If you found this log in journalctl -u docker:
mai 29 10:33:04 ca275nt dockerd[1523]: time="2019-05-29T10:33:04.454362399-03:00" level=warning msg="grpc: Server.Serve failed to complete security handshake from \"192.168.0.45:58392\": remote error: tls: bad certificate" module=grpc
It can be related with docker swarm requests from another swarm cluster node host trying to connect to docker swarm master node with a invalid token.
You can discover the invalid cluster node hostname with:
nslookup 192.168.0.45
45.0.168.192.in-addr.arpa name = hostabc.domain.com.

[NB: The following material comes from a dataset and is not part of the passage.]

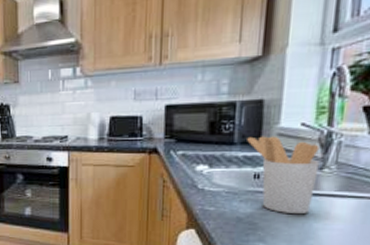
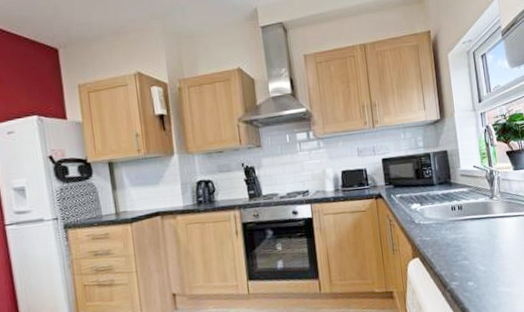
utensil holder: present [247,136,320,215] -> none [442,176,492,235]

45.0.168.192.in-addr.arpa name = hostabc.
Authoritative answers can be found from:
By running a docker swarm leave on the reported host, resolve the issue.
I know it's not related with the main question, but I was searching for:
docker "grpc: Server.Serve failed to complete security handshake from" and this was the first question. then I think it's useful to put the troubleshooting here to save some time to others.